The Naive Bayes approach is a useful algorithm to have in your toolbox. Remember, Naive Bayes is called “naive” because it does not consider word order when processing data – allowing us to achieve a quicker performance time. One drawback for this algorithm is that it does not consider sentence context very well.

Thank you for checking out this post, and be sure to tune in next week! ♡

Behind the Scenes

In addition to talking about machine learning strategies, I will also have a section on lessons learned so that people interested in learning on their own will have an easier time getting setup.

I was a little too confident

When I started this blog post, I wanted to develop a much more complicated example to be more impressive. When I realized that I’ve only worked with the library for about a week, I knew that I needed to simplify some things.

My original coding example was going to be training on a variety of different news sources and predicting the news source for a random article. My main troubles stemmed from not understanding the data structures for the parameters of the functions. Some of the functions required lists inside of lists, while others did not. There also seemed to be a higher level of complexity in the tfidf vectorizer which was a more complicated approach, but should have yielded better results.

All of these issues resulted in tons of generic exceptions and left me clueless as to what I was doing wrong.

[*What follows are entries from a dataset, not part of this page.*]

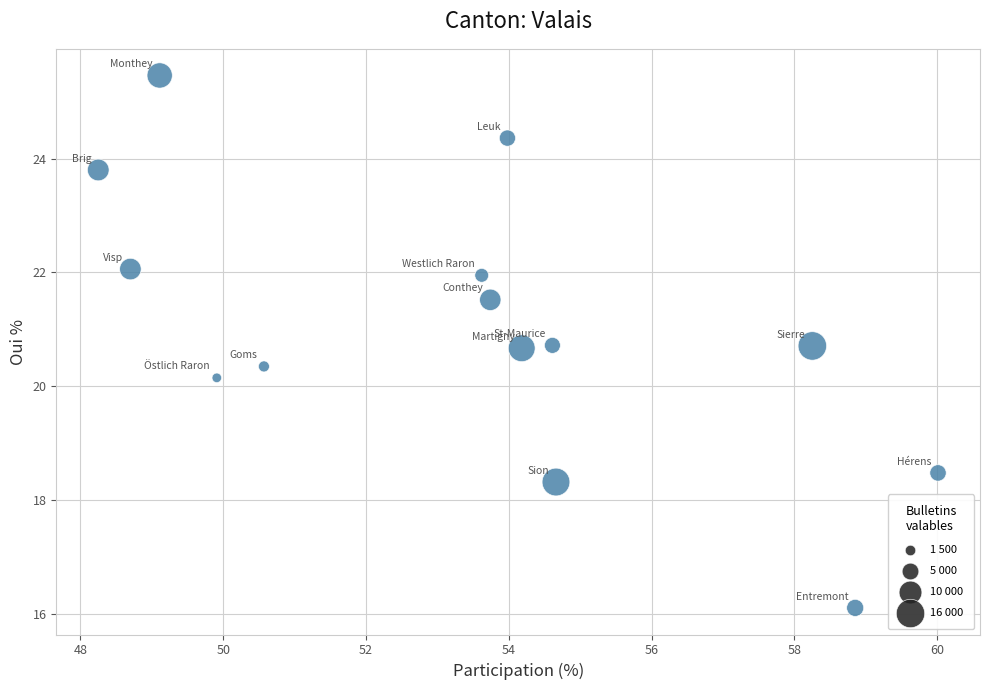

What is the range of X values (max minus min)?

11.8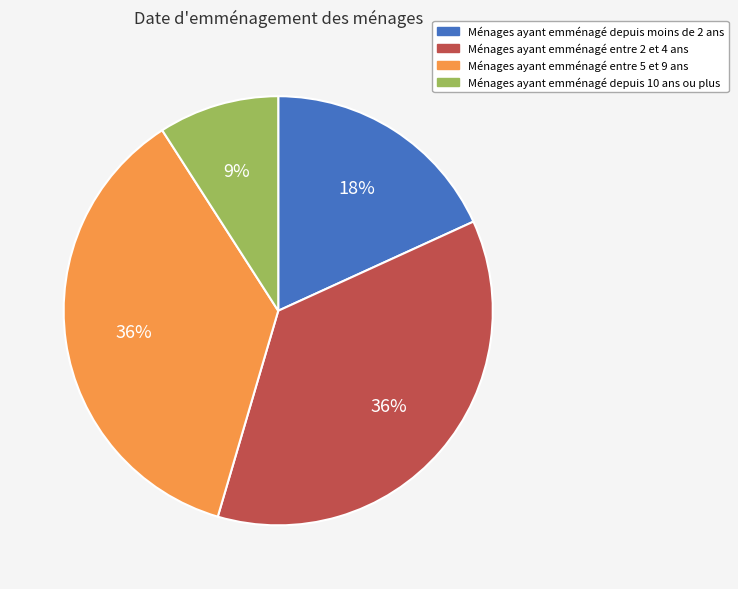

To the nearest percent, what is the difference between the largest and smallest slice percentages?

27%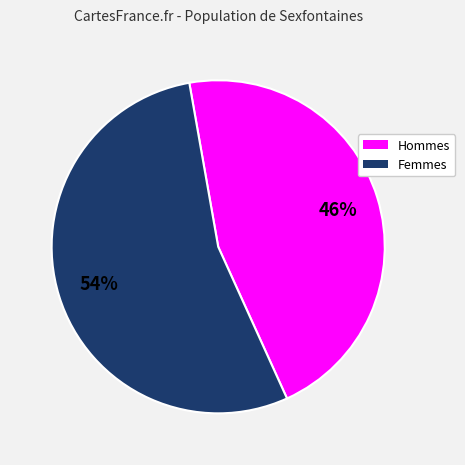

To the nearest percent, what is the average slice percentage?

50%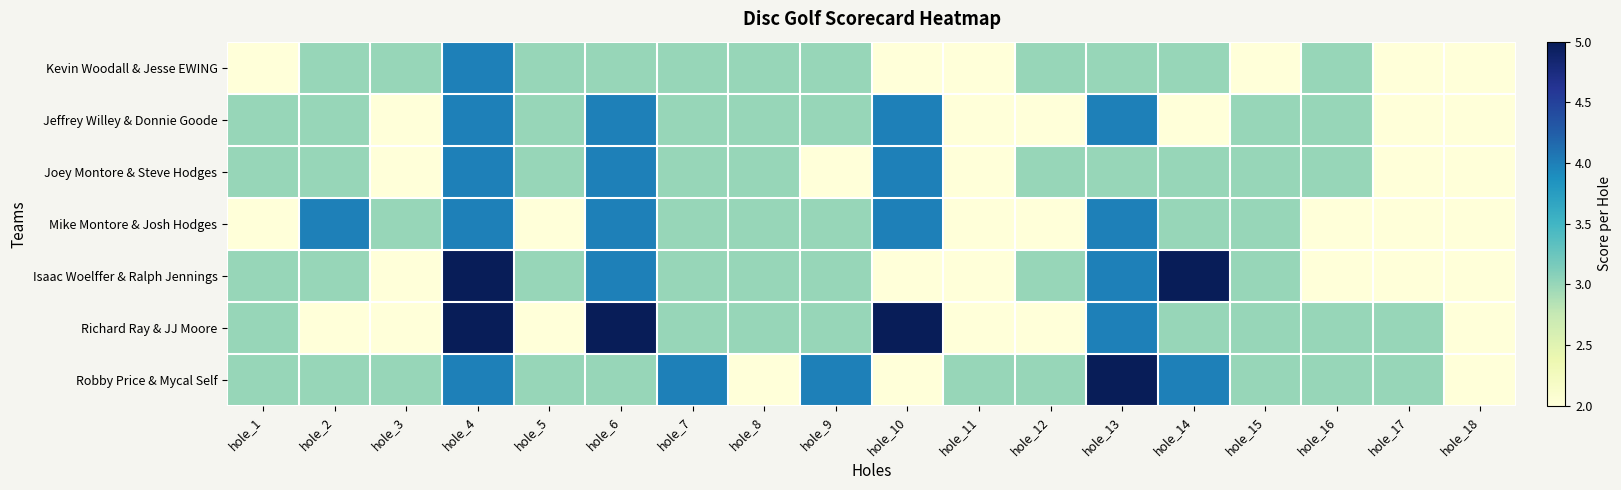

At how many categories does at least one series exceed 2?

17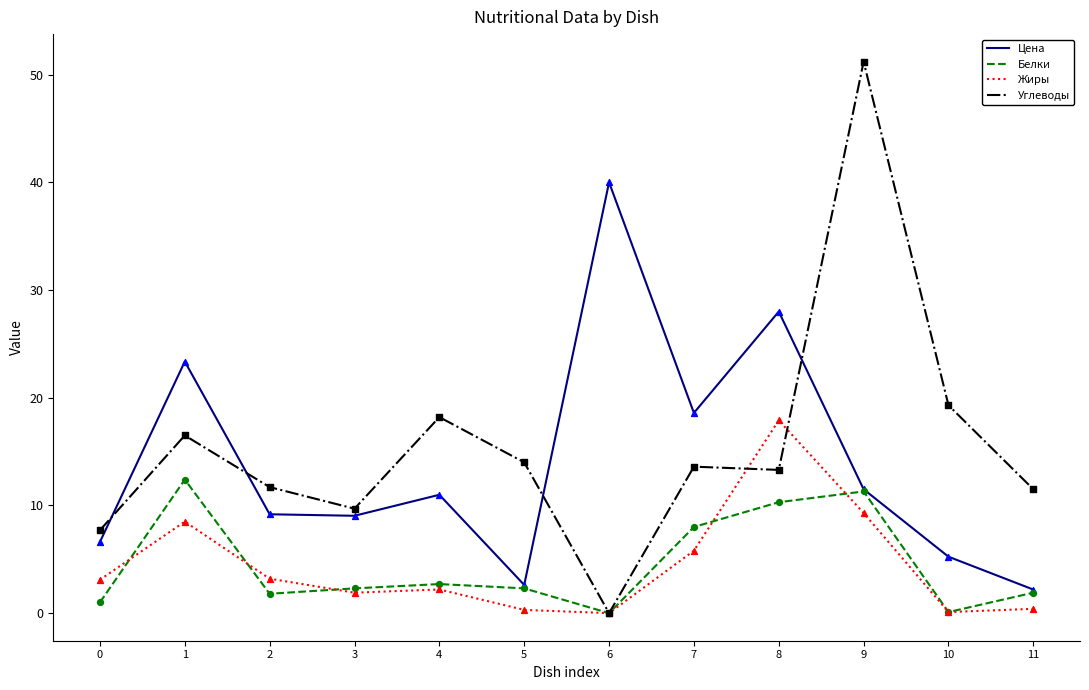

At which category is the sum across all series the highest?

9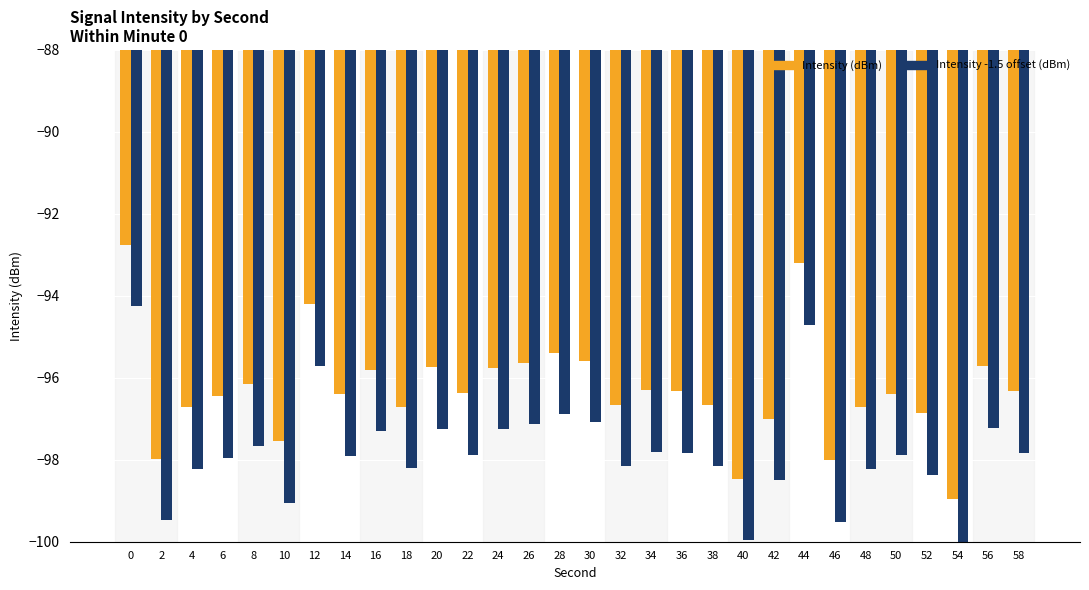

Which has a higher value, 36 or 4?

36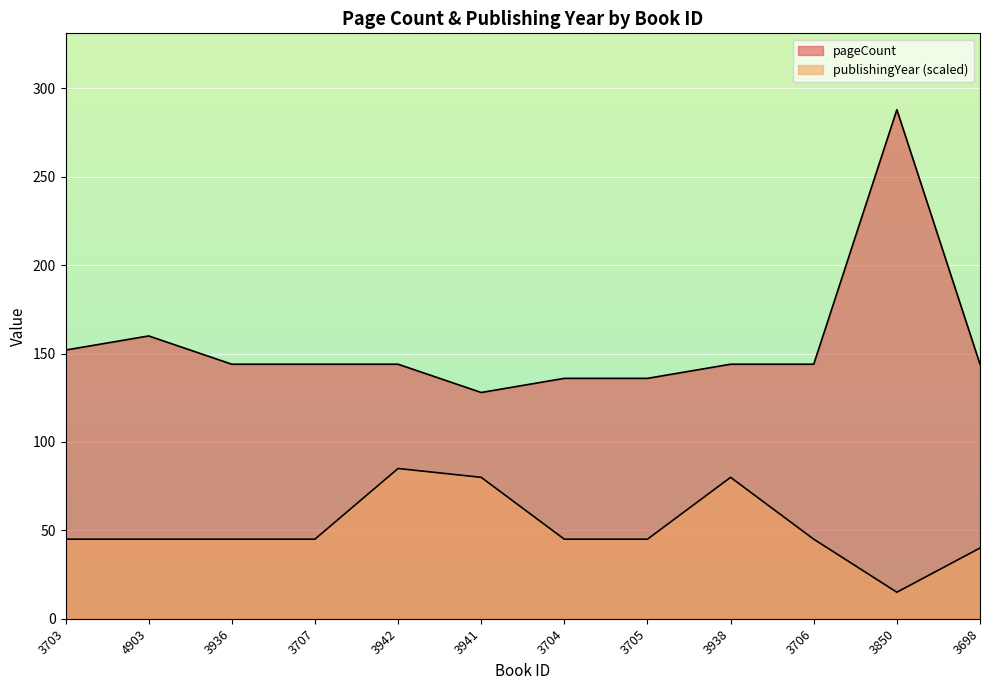

What is the approximate value of publishingYear at 3850, to the nearest 10?

20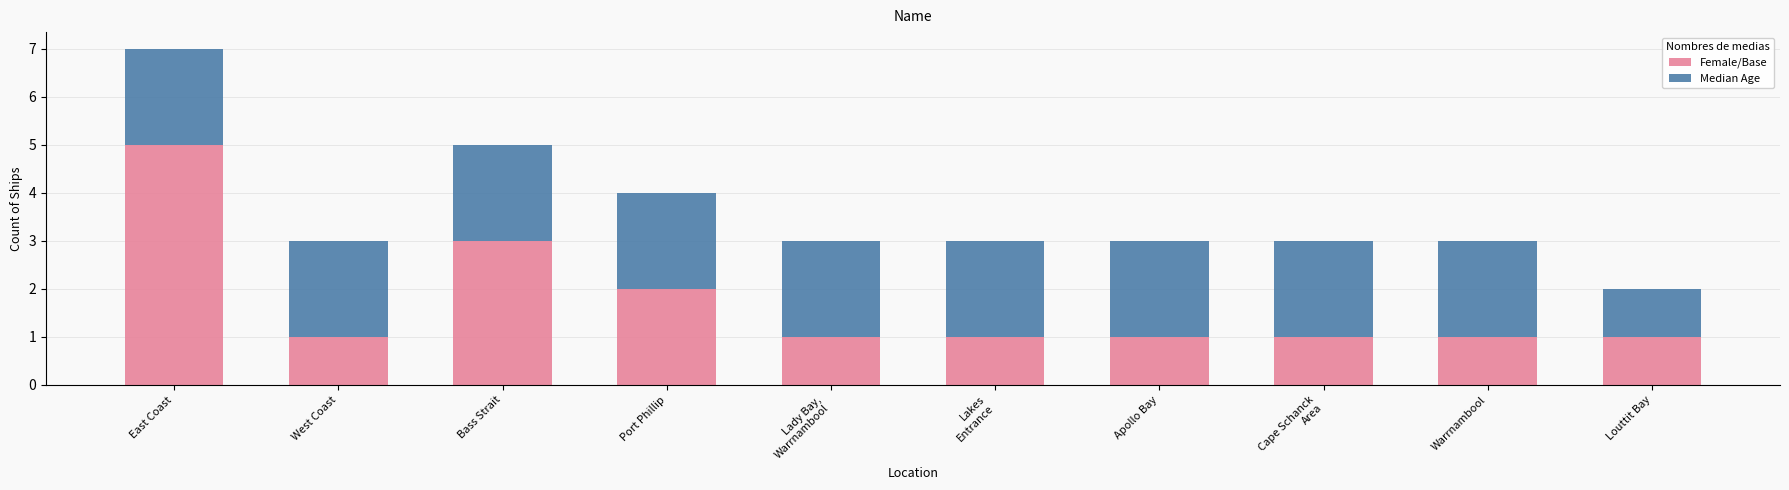

What is the sum of the Female/Base values at West Coast and East Coast?

6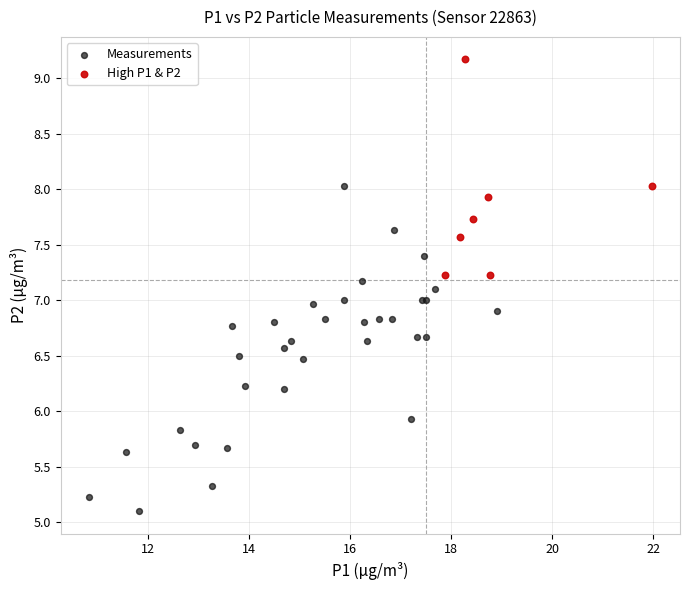

Which series has the largest Y range (max minus min)?

Measurements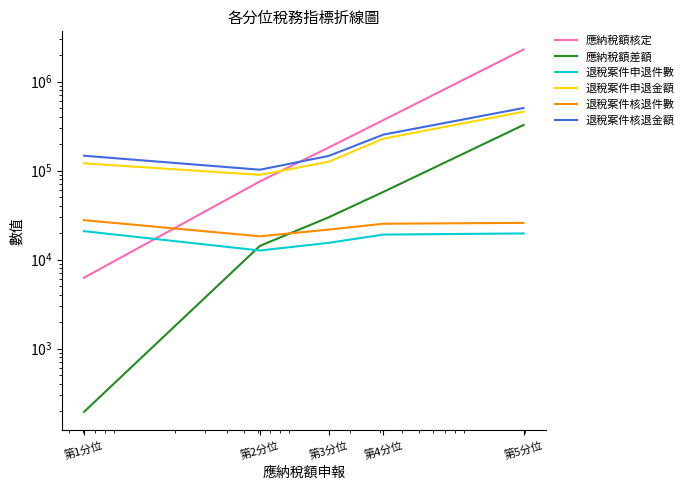

Reading left to right, extract all data points from this chart.

應納稅額核定: 第1分位=6263	第2分位=75678	第3分位=181634	第4分位=369690	第5分位=2298946
應納稅額差額: 第1分位=195	第2分位=14283	第3分位=29889	第4分位=57731	第5分位=326086
退稅案件申退件數: 第1分位=20890	第2分位=12668	第3分位=15445	第4分位=19115	第5分位=19697
退稅案件申退金額: 第1分位=120722	第2分位=89629	第3分位=125753	第4分位=228744	第5分位=458918
退稅案件核退件數: 第1分位=27766	第2分位=18284	第3分位=21759	第4分位=25320	第5分位=25876
退稅案件核退金額: 第1分位=147013	第2分位=102405	第3分位=146272	第4分位=253894	第5分位=505650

Even worse, since I was working with such large datasets, printing variables to the console did not help very much. It was very difficult to see what was going on when the console overflows with tons of data. In the future (when I do work with large datasets), I will start with a generic easy example with dummy data, and then gradually integrate the more complicated data.

So yeah, if you decide to do this, please start with an easy example – you will save yourself from a lot of frustration.

Up and Running

Getting the environment setup was quite simple actually. Python is nice because all dependencies are global, so the only thing to do is install numpy and sklearn. This can easily be accomplished looking at the documentation:

Scikit-learn requires:
Python (>= 2.6 or >= 3.3),
NumPy (>= 1.6.1),
SciPy (>= 0.9).
If you already have a working installation of numpy and scipy, the easiest way to install scikit-learn is using pip
pip install -U scikit-learn

Then just simply use the import statements that were shown in the code samples above.

Finally

The additional research that I have put into building these blog posts seem to be teaching me more than the Udacity course itself; however Udacity does a good job providing a brief overview on the topics. This helped me gather a bit of understanding before conducting independent studies.